Wissam, 2016, artifical orange tree, dictaphone cassette tape, photographs, 210 x 80 cm, Ed. 5 + 2 AP
Wissam, 2016
"I first met Wissam in a remote village in the Chouf Mountains of Lebanon. I was sitting on the curb at the side of the road when I noticed something in a tree moving wildly in the wind and glistening brightly in the sun. On closer inspection I saw that the shimmering tree was covered in unravelled cassette tape and later learnt that this was a vernacular technique to use the obsolete media to ward off the birds and insects from praying on the tree’s fruit. I began following the trail of cassette tape that was quivering on the trees and it led me into an orchard of clementines. The whole orchard was incandescent, there must have been dozens of tapes containing hundreds of songs. It was one tree in particular, deep in the orchard, that stood out to me. The tape that was protecting this tree’s clementines was much thinner - it was mini-cassette tape - the kind used in small dictaphone recorders or answering machines. Anticipating a more personal content to this recording I collected all the mini-cassette tape from the tree and harvested the voice that was magnetized to its surface. The voice had weathered badly in its tireless defense of the clementines, yet there was small fragments that remained recoverable. However the process of recovery was demanding, some phonemes had to be listen to for hours in order to properly differentiate the muffled words from one another. After listening over and over again to the opening lines, I eventually heard the voice identify itself as Wissam [inaudible], and understood from Wissam that I was listening to an audio recorded manuscript for a book or a manifesto on the elusive concept of Taqiyya. An old islamic juridical concept that is widely understood as the divine right to lie. The recovery of the voice is a laborious and protracted task, and from the 90 minutes running time below is the totality of the audible fragments that I could salvage thus far.“
Image
Image
Image
Earshot, Exhibition view, Portikus, Frankfurt/Main, 2016
Earshot, 2016
In May 2014, Israeli soldiers in the occupied West Bank (Palestine) shot and killed two teenagers, Nadeem Nawara and Mohamad Abu Daher. The human rights organization Defence for Children International contacted Forensic Architecture, a Goldsmiths College-based agency that undertakes advanced architectural and media research. They worked with Abu Hamdan to investigate the incident. The case hinged upon an audio-ballistic analysis of the recorded gunshots to determine whether the soldiers had used rubber bullets, as they asserted, or broken the law by firing live ammunition at the two unarmed teenagers.

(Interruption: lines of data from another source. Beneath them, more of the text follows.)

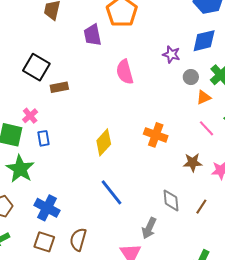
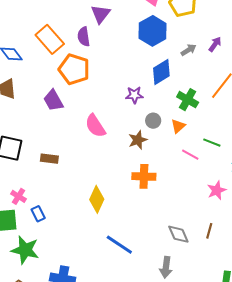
gray circle: (191, 77) -> (153, 121), moved
brown rectangle: (59, 87) -> (49, 159), moved, turned 36
brown star: (193, 162) -> (138, 140), moved

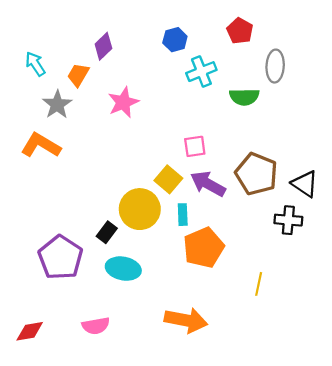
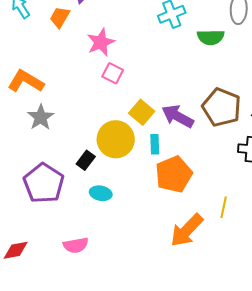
gray star: (57, 105) -> (41, 117), moved
pink square: (195, 146) -> (113, 73), moved, turned 35
cyan ellipse: (123, 269) -> (101, 193), size x0.7
orange arrow: (186, 320) -> (187, 230), moved, turned 123

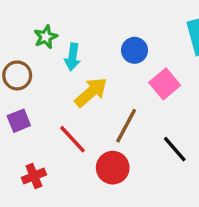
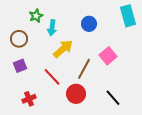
pink square: (165, 84) -> (108, 56), moved
black line: (175, 149) -> (113, 98), moved

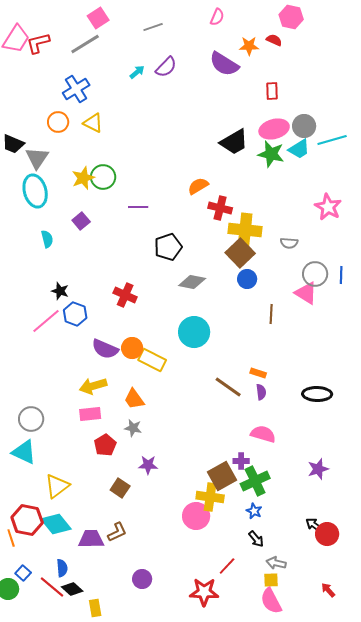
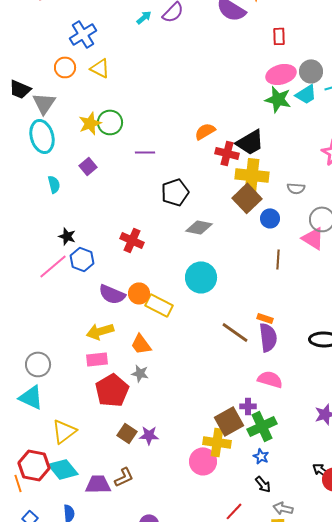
black trapezoid: (234, 142) -> (250, 142), moved
blue circle: (247, 279) -> (270, 218), moved
purple semicircle: (261, 392) -> (268, 337), size x1.8
red pentagon: (105, 445) -> (112, 390), size x1.5
purple star: (148, 465) -> (149, 435), moved

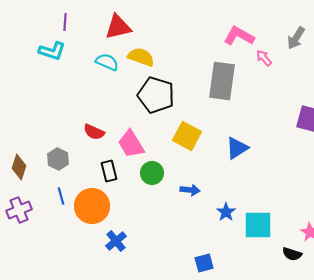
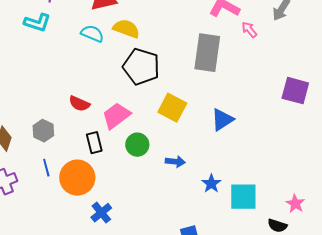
pink trapezoid: (131, 144) -> (116, 116), turned 84

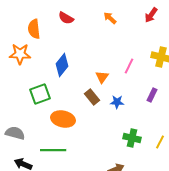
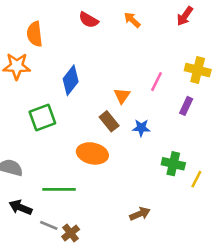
red semicircle: (66, 18) -> (89, 20), moved
purple rectangle: (152, 95) -> (186, 106), moved
orange ellipse: (63, 119) -> (92, 153), moved
green cross: (132, 138) -> (173, 164), moved

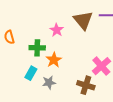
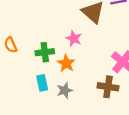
pink star: (57, 30) -> (74, 38), moved
cyan rectangle: (31, 73) -> (42, 83), turned -32

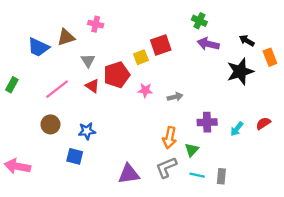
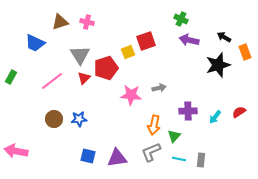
brown triangle: (66, 37) -> (60, 22), moved
gray triangle: (88, 60) -> (80, 55), size x1.5
red triangle: (92, 86) -> (84, 78), turned 40
pink star: (145, 90) -> (131, 95), moved, size x1.5
brown circle: (50, 124) -> (54, 119), moved
blue square: (75, 156) -> (88, 156), moved

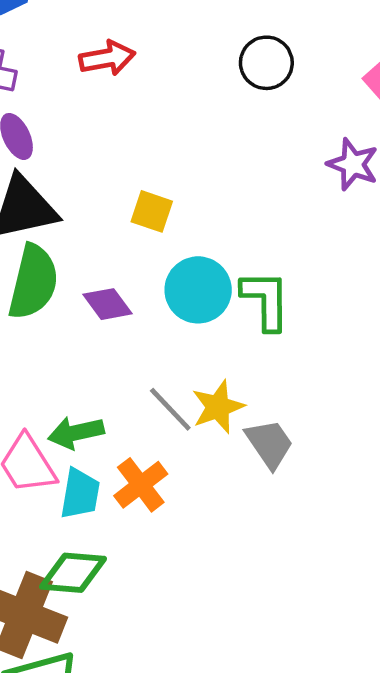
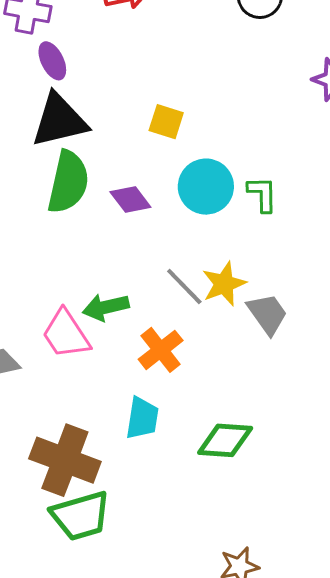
green L-shape: (266, 300) -> (262, 194), size x0.7
cyan trapezoid: (80, 494) -> (142, 418), moved
green diamond: (73, 573) -> (225, 440), moved

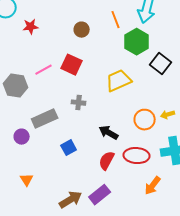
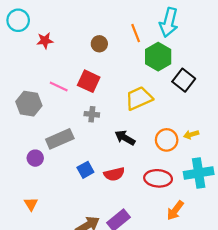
pink line: (44, 70) -> (59, 87), turned 54
gray cross: (79, 103) -> (92, 114), moved
black arrow: (109, 133) -> (125, 138), moved
red semicircle: (107, 161) -> (114, 174), moved, turned -132
orange triangle: (27, 180) -> (31, 204), moved

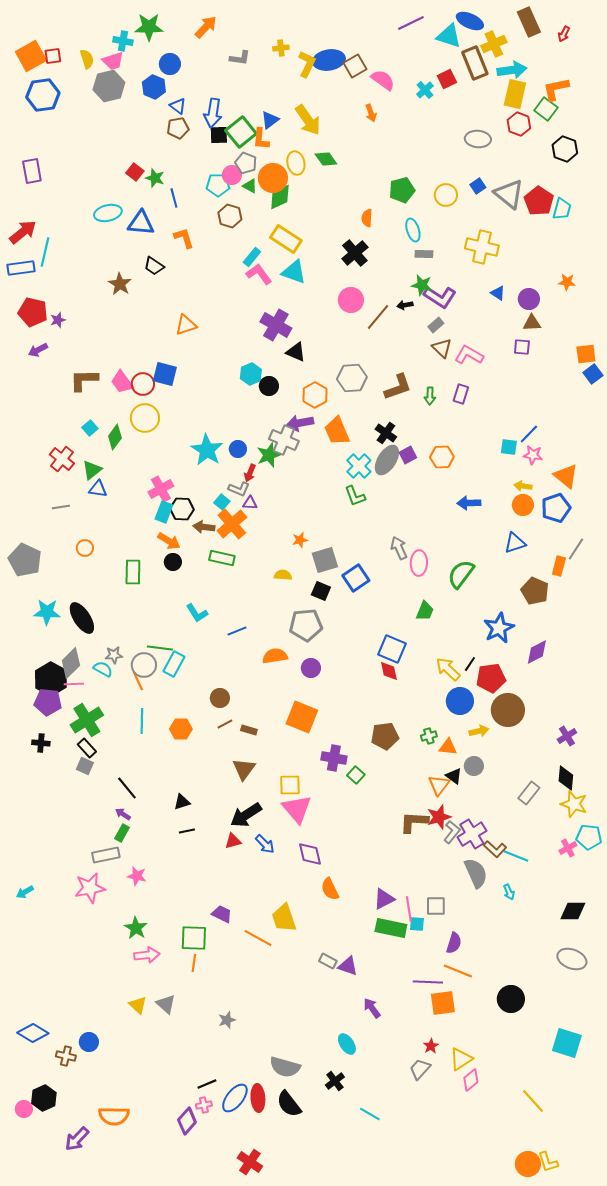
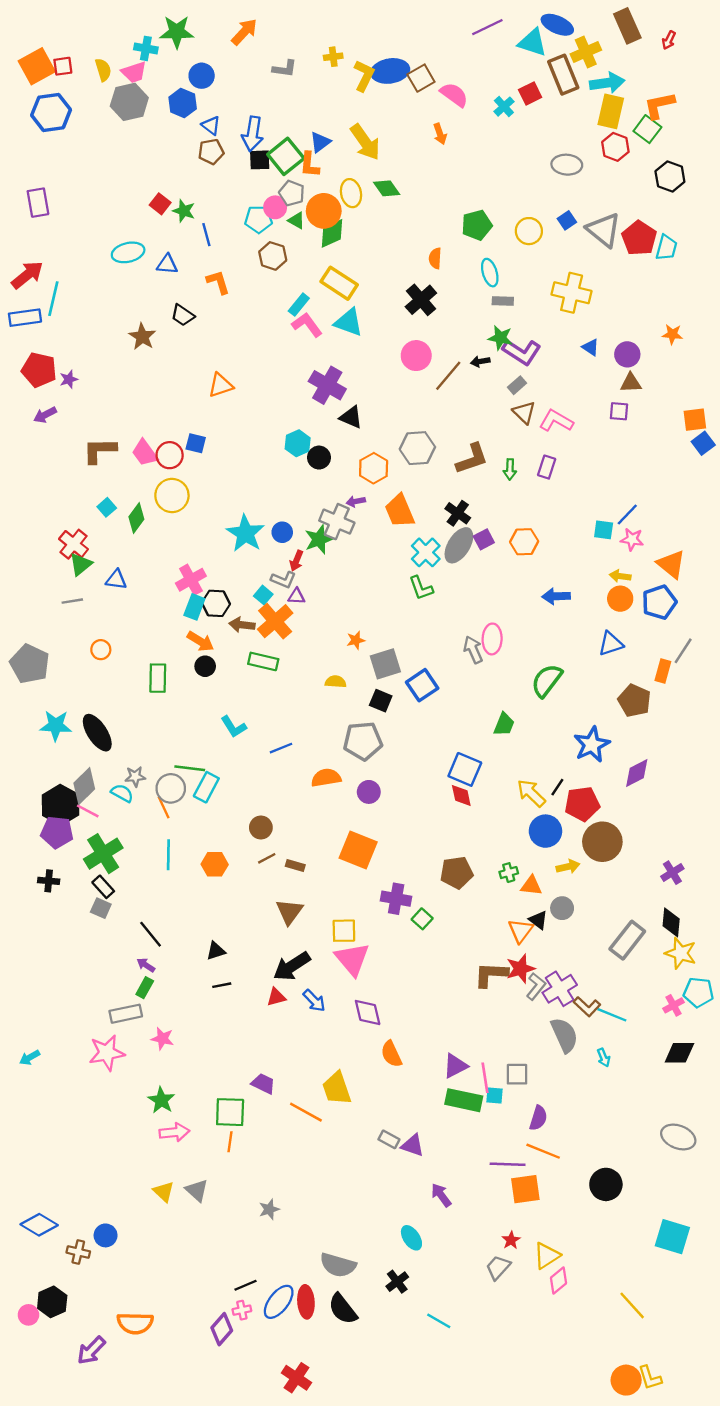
blue triangle: (141, 223) -> (167, 264), size x0.7
blue square: (165, 374) -> (196, 443), size x0.7
purple arrow: (300, 423) -> (356, 501), size x0.6
green triangle: (92, 470) -> (81, 564), moved
pink ellipse: (419, 563) -> (492, 639), moved
pink line: (74, 684) -> (88, 811), turned 30
gray rectangle: (529, 793) -> (627, 940), size x1.4
black diamond: (573, 911) -> (679, 1053), moved

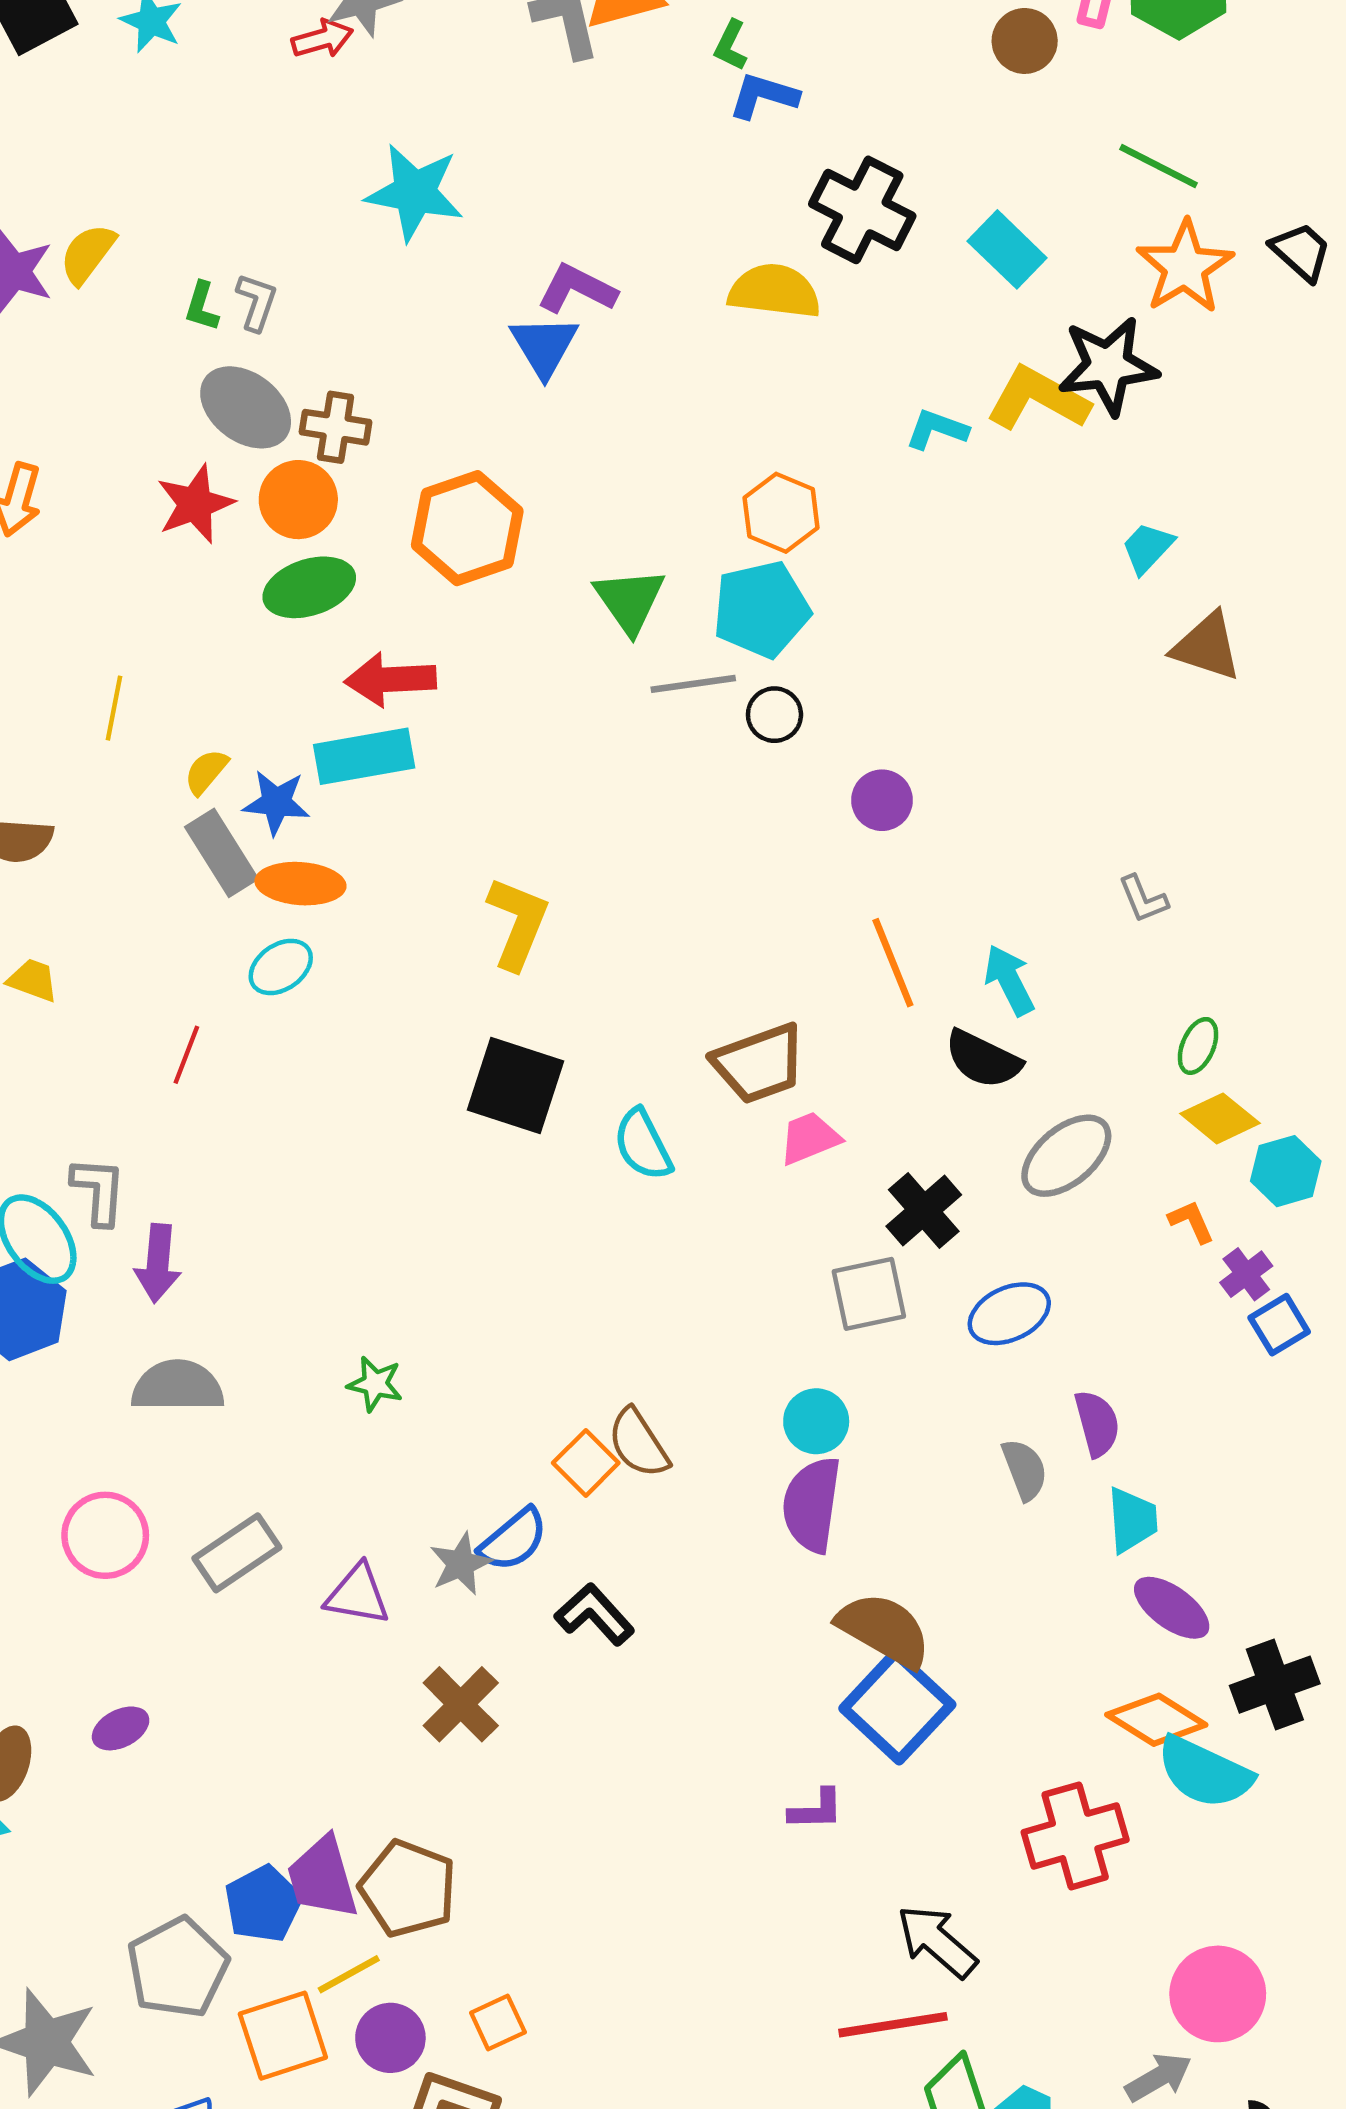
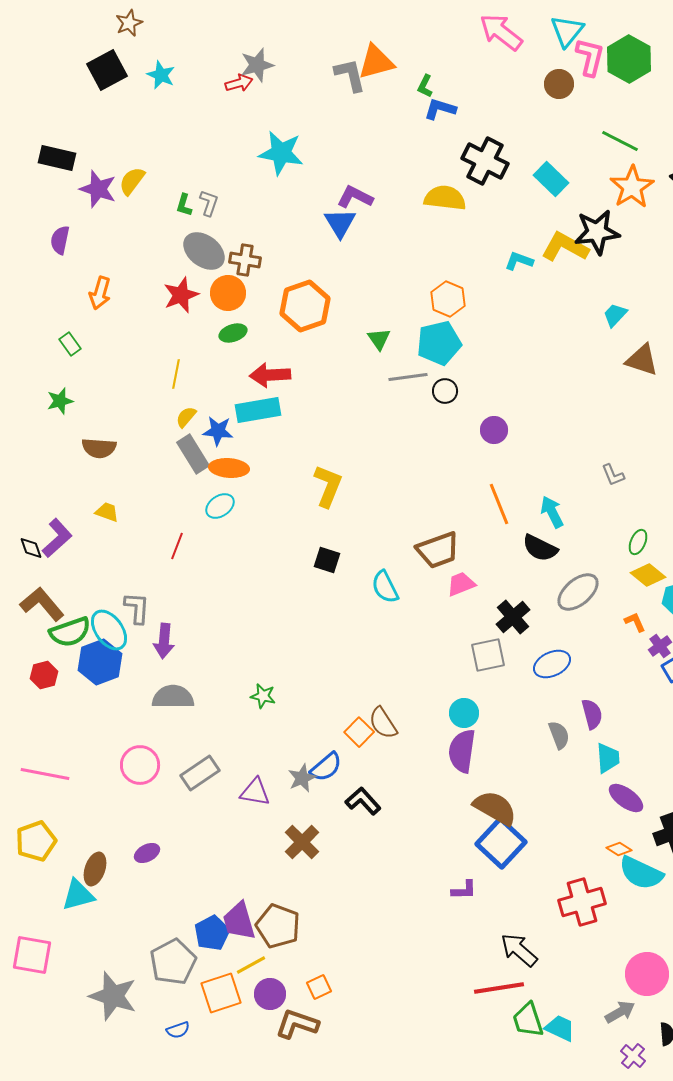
green ellipse: (309, 587) -> (233, 333), size x0.7
green triangle: (630, 601) -> (379, 339), size x0.7
yellow line: (114, 708) -> (176, 374), moved
black square: (516, 1085) -> (327, 560), size x0.6
orange diamond: (1156, 1720) -> (619, 849), size x0.6

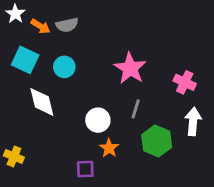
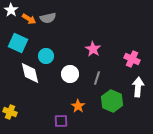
cyan circle: (64, 67) -> (46, 56), moved
pink star: (130, 68) -> (93, 49), size x0.7
white circle: (98, 120) -> (70, 74), moved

A detailed acoustic analysis, for which Abu Hamdan used special techniques designed to visualize the sound frequencies, established that they had fired live rounds, and moreover had tried to disguise these fatal shots to make them sound as if they were rubber bullets. These visualizations later became the crucial piece of evidence that was picked up by the news channel CNN and other international news agencies, forcing Israel to renounce its original denial. The investigation was also presented before the U. S. Congress as an example of Israel’s contravention of the American-Israeli arms agreement. A little over a year after Abu Hamdan completed his report, he returns to the case of Abu Daher and Nawara in his exhibition Earshot. Expanding on the original body of evidence, he has created an installation encompassing sound, photographic prints, and a video to reflect more broadly on the aesthetics of evidence and the politics of sound and silence.
The video, Rubber Coated Steel, is the main part of the installation commissioned by Portikus and acts as a tribunal for these serial killing sounds. The video tribunal does not preside over the voices of the victims but rather seeks to amplify their silence, fundamentally questioning the ways in which rights are being heard today.